DATA ->
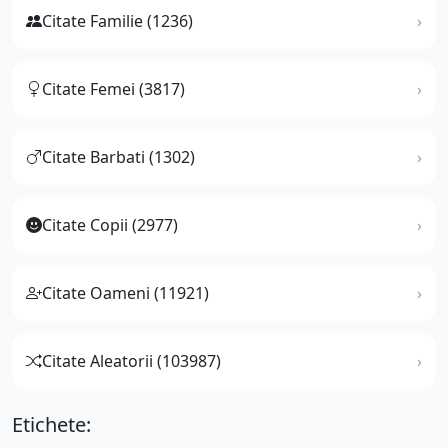
Citate Familie (1236)
Citate Femei (3817)
Citate Barbati (1302)
Citate Copii (2977)
Citate Oameni (11921)
Citate Aleatorii (103987)
Etichete:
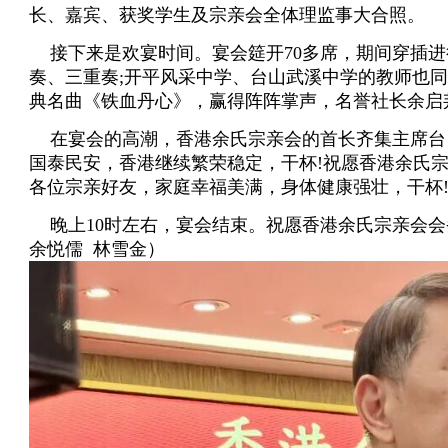
长、嘉宾、获奖学生及宗亲会全体理监事大合照。
接下来是欢宴时间。宴会筵开
70
多席，期间穿插进
奏、三重奏
;
开平风采中学、台山武溪中学的教师也同
典名曲《铁血丹心》，赢得阵阵掌声，名誉社长余启
在宴会的高潮，香港余氏宗亲会的首长齐集主席台
国泰民安，香港继续繁荣稳定，干杯
!
祝愿香港余氏
各位宗亲好友，家庭幸福美满，身体健康强壮，干杯
晚上
10
时左右，宴会结束。祝愿香港余氏宗亲会会
余悦儒 林雪金）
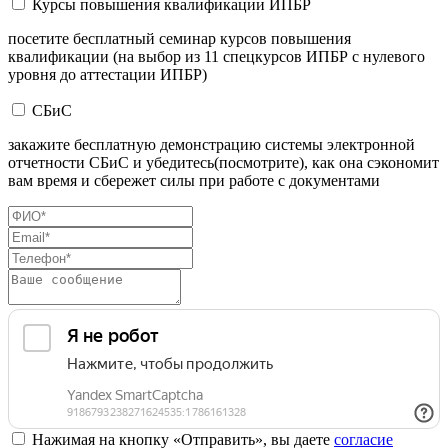
Курсы повышения квалификации ИПБР
посетите бесплатный семинар курсов повышения
квалификации (на выбор из 11 спецкурсов ИПБР с нулевого
уровня до аттестации ИПБР)
СБиС
закажите бесплатную демонстрацию системы электронной
отчетности СБиС и убедитесь(посмотрите), как она сэкономит
вам время и сбережет силы при работе с документами
Нажимая на кнопку «Отправить», вы даете
согласие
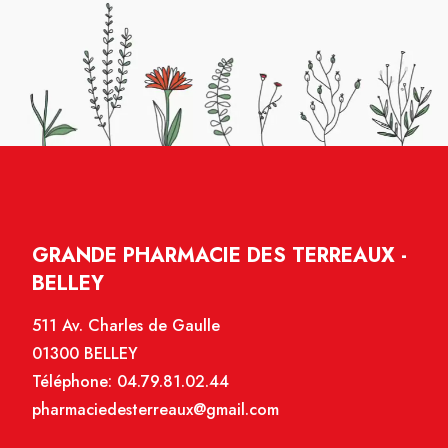
GRANDE PHARMACIE DES TERREAUX -
BELLEY
511 Av. Charles de Gaulle
01300 BELLEY
Téléphone:
04.79.81.02.44
pharmaciedesterreaux@gmail.com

WHAT THE TASK REQUIRES ->
Return exactly the lines starting at the line with "уровня до аттестации ИПБР)" and ending at the last line of the listing, both ends included; pictures are to be left out.

RESPONSE BELOW ->
уровня до аттестации ИПБР)
СБиС
закажите бесплатную демонстрацию системы электронной
отчетности СБиС и убедитесь(посмотрите), как она сэкономит
вам время и сбережет силы при работе с документами
Нажимая на кнопку «Отправить», вы даете
согласие
GRANDE PHARMACIE DES TERREAUX -
BELLEY
511 Av. Charles de Gaulle
01300 BELLEY
Téléphone:
04.79.81.02.44
pharmaciedesterreaux@gmail.com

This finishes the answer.